*ACTIONS TO TAKE:*
A. In the lab report on lighting an LED, what happened when the LED was connected to a single 1.5 volt battery?
B. Carry on the lab report on lighting an LED from the point where it stops.

*TEXT PROVIDED:*

======

Steele Taylor
April 12, 2010
Lab Practicum Report
1. Minimum Voltage Required to Light LED
A) Finding the resistance of the LED light. A circuit was created containing he following in series: the tangent galvanometer, the LED light, and 2 1.5 Volt Batteries. With the coils of the tangent galvanometer parallel to the horizontal component of the geomagnetic field, the angle of deflection of the compass needle towards the normal of the galvanometer loops was measured.
The galvanometer works because it measures the extent to which the magnetic field induced by the current of the coil displaces the compass needles from pointing towards the horizontal component of the geomagnetic field. This component was previously calculated:
The dip angle in VT is 26o and the accepted BVT is 5.4x10-5 T,
SO: Bhorizontal = (BVT)(sin 26) = 2.37x10-5 Tesla
THUS: Bcoil = (2.37x10-5 )(tan Ф)
For a solenoid, Bcoil = (µoNI)/(d) = (2.37x10-5 )(tan Ф)
This can be rearranged to solve for I:
I = [(d)(2.37x10-5 )(tan Ф)] / (µoN)
Diameter of galvanometer loops: d = 20.2cm = .202meters
Trial 1: Loops = n = 70
Angle Deflected = 21o
Calculated I = 0.02089 Amps
Trial 2: Loops = n = 30
Angle Deflected = 10o
Calculated I = 0.02239 Amps
Trial 3: Loops = n = 60
Angle Deflected = 19o
Calculated I = 0.02186 Amps
Average I = (.02089 + .02239 + .02186)/3 = 0.0217 Amps
Resistance = (V/I) = (3 Volts / 0.0217 Amps) = RLED = 138.25 Ohms
B) Finding the minimum voltage required to light the LED:
1. The LED light was hooked up to a single 1.5 volt battery, and this was insufficient to light the bulb. Therefore it was immediately estimated that the minimum voltage to light the LED is between 1.5 and 3 Volts.
2. A series circuit was set up that included the rheostat, the galvanometer, and the LED light hooked up through the 2x1.5 Volt batteries. The rheostat could not deliver sufficient resistance to cause the LED to go out. A similar set up was then attempted, also with no success, that included the fixed resistors. Although the LED light was very dim, no amount of added resistance seemed to cause it to go out completely. AND, at this level of dimness the deflection of the compass in the galvanometer was infinitesimally small, thus an accurate reading would not be obtained anyway.

======

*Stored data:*

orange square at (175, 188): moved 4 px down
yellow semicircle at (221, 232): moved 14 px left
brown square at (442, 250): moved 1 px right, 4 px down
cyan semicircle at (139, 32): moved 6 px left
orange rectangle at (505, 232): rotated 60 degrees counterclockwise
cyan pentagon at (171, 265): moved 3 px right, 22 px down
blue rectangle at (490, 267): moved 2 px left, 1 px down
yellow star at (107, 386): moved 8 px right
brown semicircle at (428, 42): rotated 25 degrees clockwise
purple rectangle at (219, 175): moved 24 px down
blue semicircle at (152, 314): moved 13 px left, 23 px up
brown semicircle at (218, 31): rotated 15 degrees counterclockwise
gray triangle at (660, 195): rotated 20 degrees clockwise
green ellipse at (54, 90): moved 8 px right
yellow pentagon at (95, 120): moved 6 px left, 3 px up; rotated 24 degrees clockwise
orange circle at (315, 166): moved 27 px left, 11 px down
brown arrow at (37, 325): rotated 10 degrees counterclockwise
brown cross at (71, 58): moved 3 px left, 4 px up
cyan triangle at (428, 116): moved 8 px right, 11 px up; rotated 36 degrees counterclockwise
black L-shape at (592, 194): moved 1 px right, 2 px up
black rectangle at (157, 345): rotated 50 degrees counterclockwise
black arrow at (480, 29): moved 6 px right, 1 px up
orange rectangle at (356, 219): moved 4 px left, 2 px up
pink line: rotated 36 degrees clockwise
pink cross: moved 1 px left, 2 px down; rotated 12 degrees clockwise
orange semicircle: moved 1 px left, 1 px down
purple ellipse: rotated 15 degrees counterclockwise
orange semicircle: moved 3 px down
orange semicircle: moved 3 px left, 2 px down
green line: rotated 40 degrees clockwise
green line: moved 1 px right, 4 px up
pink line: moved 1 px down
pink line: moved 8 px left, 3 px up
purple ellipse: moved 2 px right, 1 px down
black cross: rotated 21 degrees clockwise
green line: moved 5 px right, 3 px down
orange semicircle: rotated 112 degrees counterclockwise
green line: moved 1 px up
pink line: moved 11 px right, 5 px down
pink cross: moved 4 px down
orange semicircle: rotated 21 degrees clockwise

======

*RESPONSES TO THE TASKS:*
A. It did not light; the single battery was insufficient.

B.
3. It can be concluded here that an erroneous experimental design led to the inadequate results. The rheostat SHOULD HAVE INSTEAD been included in parallel with the LED light. When the rheostat is at zero resistance, all of the voltage would be dissipated across the rheostat (thus the LED would not be lit), and as the resistance is slowly increased, more of the voltage would diverted across the LED and ultimately it would light. The rheostat setting could then be left untouched and rewired as a simple series containing the hampden power supply and the galvanometer. The current passing thru the rheostat could then be calculated, and subsequently the resistance could be calculated as R = V/I.
4. This value for the resistance of the rheostat could then be used in combination with the previously determined resistance of the LED in order to find an equivalent resistance for the circuit: (1/Req) = (1/RLED) + (1/RRheostat). Then the total current in the circuit could be calculated: Itotal = Voltage / Req, and Voltagetotal = ILEDRLED + IrheoRrheo. The current across the individual resistors can then be calculated and subsequently the voltage across each can be calculated.
2. Power Consumed by LED (Watts): P = IV
A) Using the current and the voltage for the LED found in part 1A: V = 3volts and I = 0.0217 amps.
Power = IcircuitVbattery = (0.0217 Amps)(3 Volts)
Power = 0.0651 Watts
3. Energy Saving / Efficiency of LED vs. Household 15 Watt Bulb
A) The resistance of the 15W bulb was determined using method described in part 1A.
B) The photometer was placed exactly between the LED light (hooked up to the 2 1.5 Volt batteries) and the 15W household light (hooked up in series with theHampden Power Supply, the rheostat, and the galvanometer).
C) The resistance in the rheostat was adjusted until the bulbs had equal brightness (according to the photometer placed exactly ½ way between the bulbs). The new current was calculated based on galvanometer readings. This current is the same across all resistors in series, so it could be multiplied by the Resistance of the 15 Watt bulb already calculated in order to find the voltage across the LED resistor.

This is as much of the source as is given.